I have a script that needs to prevent gcc from passing -L
with the standard library paths to ld
. Using -nostdlib
inhibits the -lc -lgcc
etc. but not the -L
. Using -Wl,-nostdlib
prevents the linker from using its own standard path, but doesn't stop gcc from passing -L
with the standard paths. Is there any way to ensure that gcc calls the linker with nothing in the library path expect the directories I explicitly write on the command line?

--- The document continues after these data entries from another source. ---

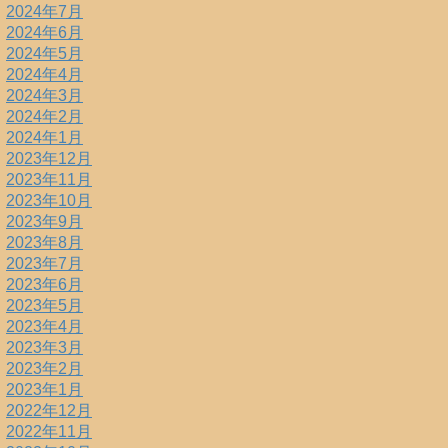
2024年7月
2024年6月
2024年5月
2024年4月
2024年3月
2024年2月
2024年1月
2023年12月
2023年11月
2023年10月
2023年9月
2023年8月
2023年7月
2023年6月
2023年5月
2023年4月
2023年3月
2023年2月
2023年1月
2022年12月
2022年11月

I found a solution but it depends on gcc 4.4 or later for the -wrapper
option (slightly updated version of the script):
inc=/path/to/alt/incl
lib=/path/to/alt/libs
crt=/path/to/alt/crt1.o
gcc -wrapper sh,-c,'
x= ; z= ; s= ; for i ; do
[ "$z" ] || set -- ; z=1
case "$i" in
-shared) s=1 ; set -- "$@" "$i" ;;
-Lxxxxxx) x=1 ;;
-xxxxxx) x= ; [ "$s" ] || set -- "$@" '"'$crt'"' ;;
*) [ "$x" ] || set -- "$@" "$i" ;;
esac
done
exec "$0" "$@"
' -nostdinc -nostdlib -isystem "$inc" -Wl,-xxxxxx "$@" -L"$lib" -Lxxxxxx -Wl,-nostdlib -lc -lgcc
My version of this wrapper is tuned to re-add alternate crt1.o
and libc
and libgcc
files in place of the ones it prevents access to, but you could just as easily omit them if needed.